Return the records as they stand. No picture is to be included.

■ ■ ■

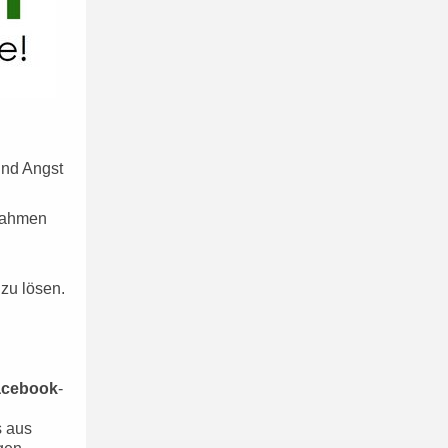
und Angst
ßnahmen
zu lösen.
acebook
-
s aus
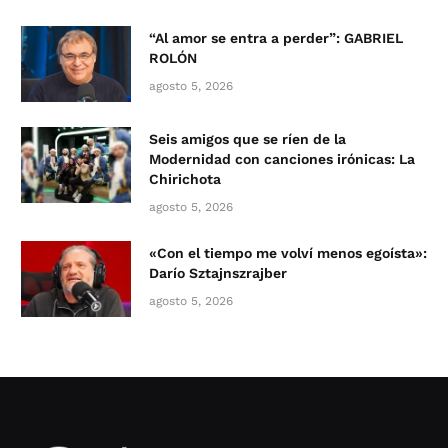
“Al amor se entra a perder”: GABRIEL
ROLÓN
agosto 5, 2026
Seis amigos que se ríen de la
Modernidad con canciones irónicas: La
Chirichota
agosto 5, 2026
«Con el tiempo me volví menos egoísta»:
Darío Sztajnszrajber
agosto 5, 2026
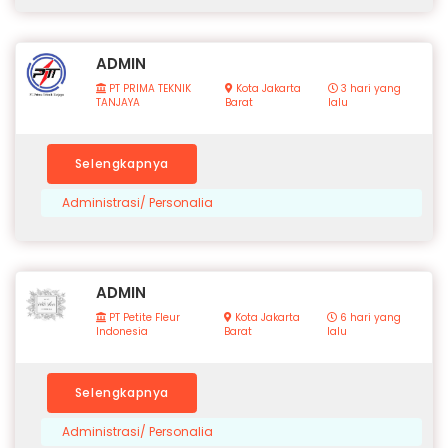
ADMIN
PT PRIMA TEKNIK
Kota Jakarta
3 hari yang
TANJAYA
Barat
lalu
Selengkapnya
Administrasi/ Personalia
ADMIN
PT Petite Fleur
Kota Jakarta
6 hari yang
Indonesia
Barat
lalu
Selengkapnya
Administrasi/ Personalia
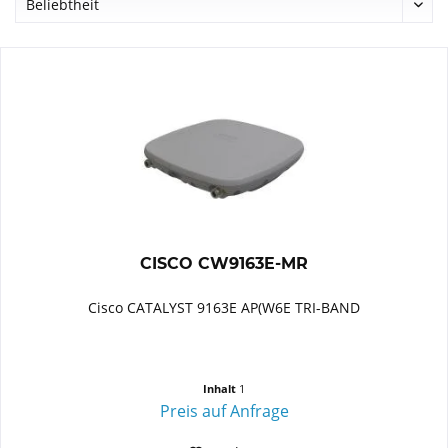
CISCO CW9163E-MR
Cisco CATALYST 9163E AP(W6E TRI-BAND
Inhalt
1
Preis auf Anfrage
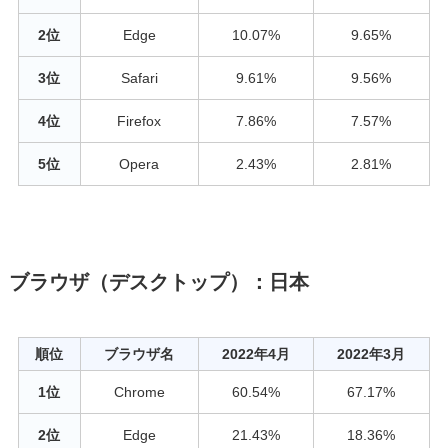
2位
Edge
10.07%
9.65%
3位
Safari
9.61%
9.56%
4位
Firefox
7.86%
7.57%
5位
Opera
2.43%
2.81%
ブラウザ（デスクトップ）：日本
順位
ブラウザ名
2022年4月
2022年3月
1位
Chrome
60.54%
67.17%
2位
Edge
21.43%
18.36%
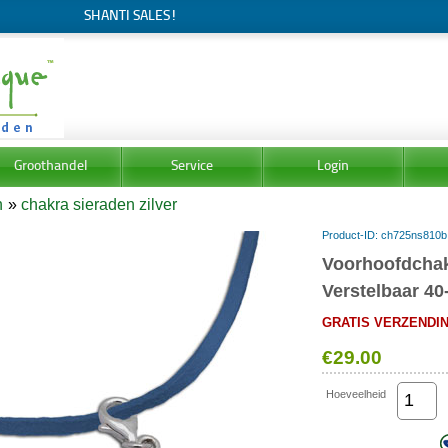
SHANTI SALES!
Groothandel
Service
Login
n
»
chakra sieraden zilver
Product-ID
ch725ns810b
Voorhoofdchak
Verstelbaar 40
GRATIS VERZENDING
€29.00
Hoeveelheid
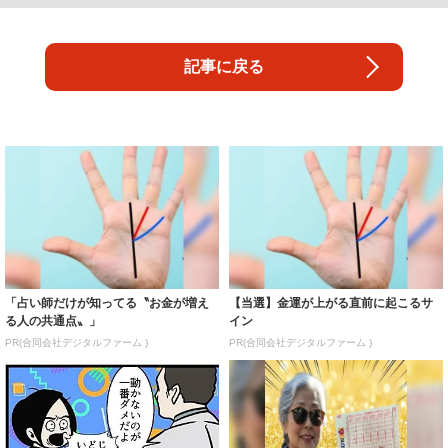
記事に戻る
「占い師だけが知ってる〝お金が増え
【当選】金運が上がる直前に起こるサ
る人の共通点〟」
イン
PR(合同会社デジタルファーム )
PR(合同会社デジタルファーム )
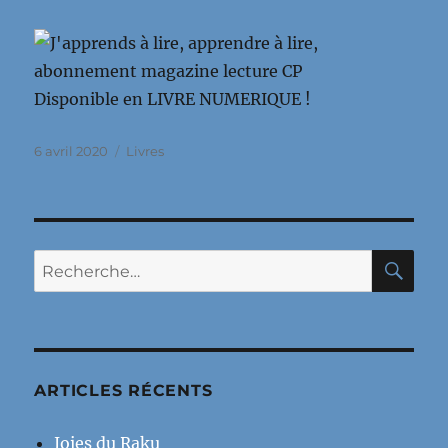
Disponible en LIVRE NUMERIQUE !
Publié
Catégories
6 avril 2020
Livres
le
RE
Recherche
pour :
ARTICLES RÉCENTS
Joies du Raku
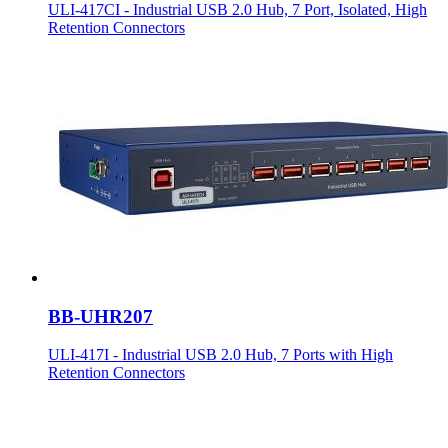
ULI-417CI - Industrial USB 2.0 Hub, 7 Port, Isolated, High
Retention Connectors
BB-UHR207
ULI-417I - Industrial USB 2.0 Hub, 7 Ports with High
Retention Connectors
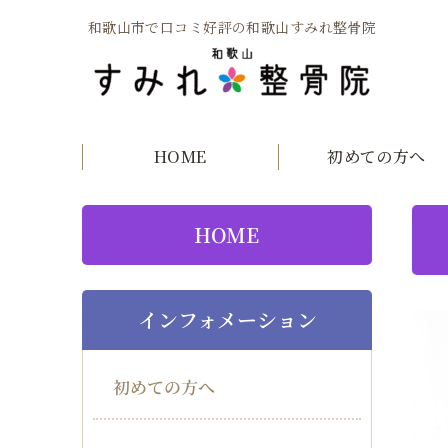
和歌山市で口コミ好評の和歌山すみれ整骨院
HOME
初めての方へ
HOME
インフォメーション
初めての方へ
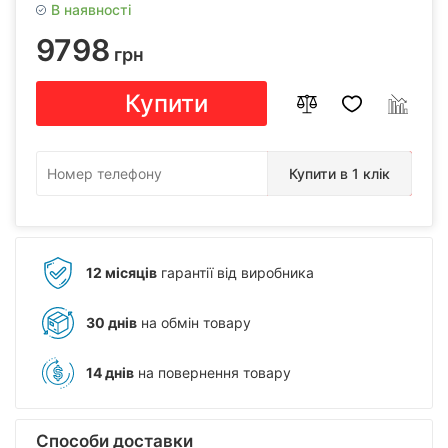
В наявності
9798
грн
Купити
Купити в 1 клік
12 місяців
гарантії від виробника
30 днів
на обмін товару
14 днів
на повернення товару
Способи доставки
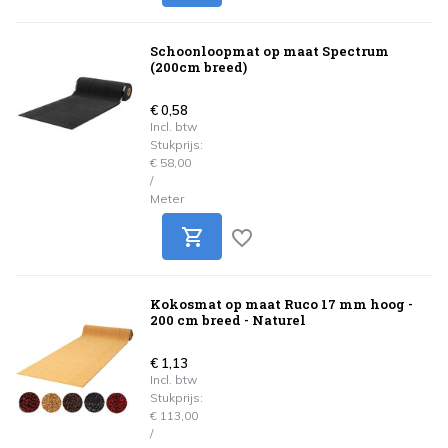
Schoonloopmat op maat Spectrum
(200cm breed)
€ 0,58
Incl. btw
Stukprijs:
€ 58,00
/
Meter
Kokosmat op maat Ruco 17 mm hoog -
200 cm breed - Naturel
€ 1,13
Incl. btw
Stukprijs:
€ 113,00
/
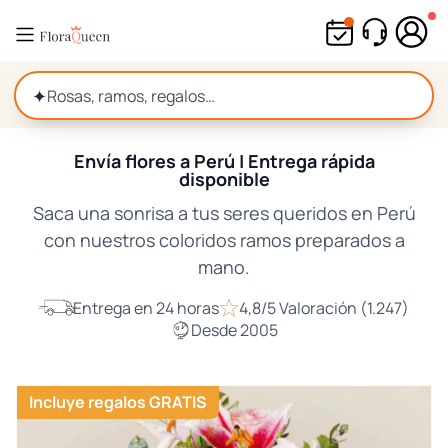
Ir
directamente
al
contenido
✦
Envía flores a Perú | Entrega rápida
disponible
Saca una sonrisa a tus seres queridos en Perú
con nuestros coloridos ramos preparados a
mano.
Entrega en 24 horas
4,8/5 Valoración (1.247)
Desde 2005
Incluye regalos GRATIS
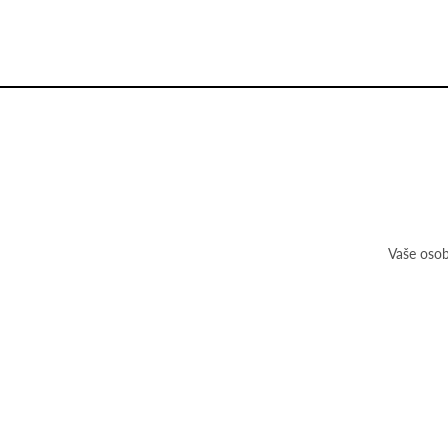
Vaše osob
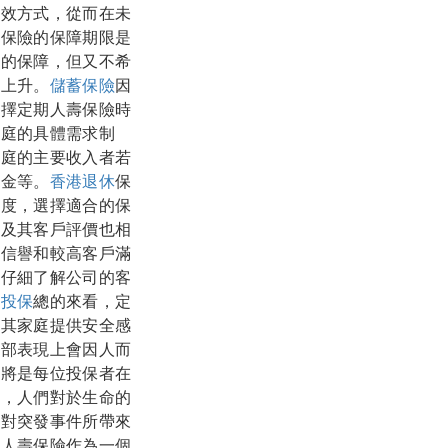
有效方式，從而在未
壽保險的保障期限是
同的保障，但又不希
幅上升。
儲蓄保險
因
選擇定期人壽保險時
家庭的具體需求制
家庭的主要收入者若
基金等。
香港退休
保
程度，選擇適合的保
譽及其客戶評價也相
好信譽和較高客戶滿
過仔細了解公司的客
上投保
總的來看，定
為其家庭提供安全感
外部表現上會因人而
，將是每位投保者在
中，人們對於生命的
面對突發事件所帶來
期人壽保險作為一個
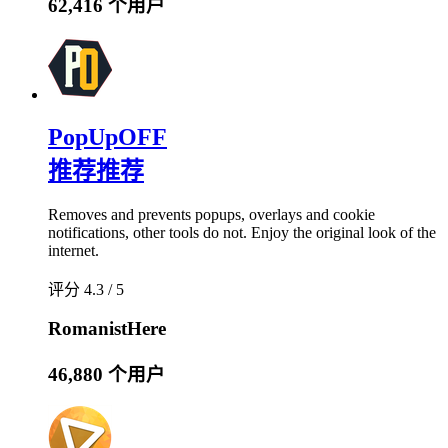
62,416 个用户
PopUpOFF
推荐
推荐
Removes and prevents popups, overlays and cookie
notifications, other tools do not. Enjoy the original look of the
internet.
评分 4.3 / 5
RomanistHere
46,880 个用户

■ ■ ■

§ Exercise answer:
und Angst
ßnahmen
zu lösen.
acebook
-
s aus
“Al amor se entra a perder”: GABRIEL
ROLÓN
agosto 5, 2026
Seis amigos que se ríen de la
Modernidad con canciones irónicas: La
Chirichota
agosto 5, 2026
«Con el tiempo me volví menos egoísta»:
Darío Sztajnszrajber
agosto 5, 2026
ADMIN
PT PRIMA TEKNIK
Kota Jakarta
3 hari yang
TANJAYA
Barat
lalu
Selengkapnya
Administrasi/ Personalia
ADMIN
PT Petite Fleur
Kota Jakarta
6 hari yang
Indonesia
Barat
lalu
Selengkapnya
Administrasi/ Personalia
CISCO CW9163E-MR
Cisco CATALYST 9163E AP(W6E TRI-BAND
Inhalt
1
Preis auf Anfrage
2位
Edge
10.07%
9.65%
3位
Safari
9.61%
9.56%
4位
Firefox
7.86%
7.57%
5位
Opera
2.43%
2.81%
ブラウザ（デスクトップ）：日本
順位
ブラウザ名
2022年4月
2022年3月
1位
Chrome
60.54%
67.17%
2位
Edge
21.43%
18.36%
SHANTI SALES!
Groothandel
Service
Login
n
»
chakra sieraden zilver
Product-ID
ch725ns810b
Voorhoofdchak
Verstelbaar 40
GRATIS VERZENDING
€29.00
Hoeveelheid
記事に戻る
「占い師だけが知ってる〝お金が増え
【当選】金運が上がる直前に起こるサ
る人の共通点〟」
イン
PR(合同会社デジタルファーム )
PR(合同会社デジタルファーム )
Disponible en LIVRE NUMERIQUE !
Publié
Catégories
6 avril 2020
Livres
le
RE
Recherche
pour :
ARTICLES RÉCENTS
Joies du Raku
ULI-417CI - Industrial USB 2.0 Hub, 7 Port, Isolated, High
Retention Connectors
BB-UHR207
ULI-417I - Industrial USB 2.0 Hub, 7 Ports with High
Retention Connectors
和歌山市で口コミ好評の和歌山すみれ整骨院
HOME
初めての方へ
HOME
インフォメーション
初めての方へ
В наявності
9798
грн
Купити
Купити в 1 клік
12 місяців
гарантії від виробника
30 днів
на обмін товару
14 днів
на повернення товару
Способи доставки
Schoonloopmat op maat Spectrum
(200cm breed)
€ 0,58
Incl. btw
Stukprijs:
€ 58,00
/
Meter
Kokosmat op maat Ruco 17 mm hoog -
200 cm breed - Naturel
€ 1,13
Incl. btw
Stukprijs:
€ 113,00
/
Ir
directamente
al
contenido
✦
Envía flores a Perú | Entrega rápida
disponible
Saca una sonrisa a tus seres queridos en Perú
con nuestros coloridos ramos preparados a
mano.
Entrega en 24 horas
4,8/5 Valoración (1.247)
Desde 2005
Incluye regalos GRATIS
Vaše osob
有效方式，從而在未
壽保險的保障期限是
同的保障，但又不希
幅上升。
儲蓄保險
因
選擇定期人壽保險時
家庭的具體需求制
家庭的主要收入者若
基金等。
香港退休
保
程度，選擇適合的保
譽及其客戶評價也相
好信譽和較高客戶滿
過仔細了解公司的客
上投保
總的來看，定
為其家庭提供安全感
外部表現上會因人而
，將是每位投保者在
中，人們對於生命的
面對突發事件所帶來
期人壽保險作為一個
62,416 个用户
PopUpOFF
推荐
推荐
Removes and prevents popups, overlays and cookie
notifications, other tools do not. Enjoy the original look of the
internet.
评分 4.3 / 5
RomanistHere
46,880 个用户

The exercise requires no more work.